Keep a bandana or whatever stylistically fits your whole summer lewk in your back pocket or Summer Bag — something that can be used for dabbing your brow or wiping off your hands. These are like $3 at your local thrift store, and they save you from having to waste a wad of napkins from every coffee shop you pass by with your disgusting, sweaty body.
Just buy a reusable mug for your cold brew already
You’ve got a cold brew addiction and you should treat it as such: At least use the good stuff. Anyone who has worked in a coffee shop for more than a day has been witness to this phenomenon: Someone orders an iced coffee, to go, then drinks it before they leave and throws the cup in the trash before they even reach the front door. The plastic was completely unnecessary, it turns out! Many plastic cups you get from Starbucks and the like are made of plastic No. 5 (which you can check on the bottom of the cup), which is becoming increasingly accepted at recycling programs (check your town’s guidelines to know for sure).
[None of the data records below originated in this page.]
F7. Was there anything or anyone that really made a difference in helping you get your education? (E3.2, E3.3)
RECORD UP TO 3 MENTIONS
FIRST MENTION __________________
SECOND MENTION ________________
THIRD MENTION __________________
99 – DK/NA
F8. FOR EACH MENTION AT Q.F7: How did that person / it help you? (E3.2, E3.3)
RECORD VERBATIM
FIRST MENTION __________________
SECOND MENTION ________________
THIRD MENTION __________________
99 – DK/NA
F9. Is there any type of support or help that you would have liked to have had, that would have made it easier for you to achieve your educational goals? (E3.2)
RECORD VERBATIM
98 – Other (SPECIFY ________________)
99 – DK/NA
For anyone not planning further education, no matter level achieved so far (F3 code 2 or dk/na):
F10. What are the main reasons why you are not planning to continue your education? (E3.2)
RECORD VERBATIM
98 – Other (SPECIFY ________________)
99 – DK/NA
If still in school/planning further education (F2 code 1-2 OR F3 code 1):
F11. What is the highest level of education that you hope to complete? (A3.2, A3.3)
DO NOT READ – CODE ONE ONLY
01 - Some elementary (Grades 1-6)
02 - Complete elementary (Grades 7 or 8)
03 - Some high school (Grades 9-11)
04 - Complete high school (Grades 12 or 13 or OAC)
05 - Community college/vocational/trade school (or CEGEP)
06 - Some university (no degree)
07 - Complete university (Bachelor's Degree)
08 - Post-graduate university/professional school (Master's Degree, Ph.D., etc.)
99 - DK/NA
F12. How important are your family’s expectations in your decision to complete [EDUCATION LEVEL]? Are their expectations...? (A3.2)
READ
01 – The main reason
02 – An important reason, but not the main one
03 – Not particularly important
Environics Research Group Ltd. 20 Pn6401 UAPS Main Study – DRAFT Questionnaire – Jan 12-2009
But just get something like a Klean Kanteen reusable coffee mug, which you can also reuse in the dreaded winter for hot coffee. It will keep your cold brew cold and cut down on plastic. Plus, many coffee shops give discounts for using your own cup; if yours doesn’t, tell them they should!
If you MUST use a to-go cup, at least consider skipping the lid, straw, and plastic stirrer. Which brings us to:
If you need a straw, buy a reusable straw (yes, a goddamn reusable straw)
That’s right, I’m coming for your straws. Straws are a huge scam run by Big Plastic to make you forget you have lips and that gravity exists. America uses 500 MILLION straws a day; that’s 182 BILLION straws a year; that’s enough to wrap the Earth in straws almost 900 times, every year – and that’s just the straws from America. You have one pair of lips, enough to wrap the Earth zero times. So consider if it’s worth the difference.
If you need a straw, get a stainless steel reusable one and put it in your Summer Bag. They cost $15 for a set of four and last forever.
Buy a bunch of thrift store silverware for picnics
Some conservationists will recommend you use disposable, biodegradable wood or bamboo utensils instead of wasteful plastic ones, but this tree-hugging, salad savorer calls bullshit on that, too. Those are made from trees, which involve a lot of fossil fuels to take down and transport. Instead, just go to your local thrift store and get a bunch of steel silverware you don’t care about. Thrift stores have baskets of these, and they’re perfectly fine to use as your bangaround silverware for the outdoor eating season, better than non-recyclable, ocean-floating plastic utensils.
If all of this isn’t enough to consider cutting down your waste, try collecting all the plastic you use in a day, dumping it in your bathtub, and trying to have a relaxing bath. It’s pretty gross! That’s what is happening to our oceans, and we like the oceans. Only you can prevent plastic ocean garbage islands this summer, friends.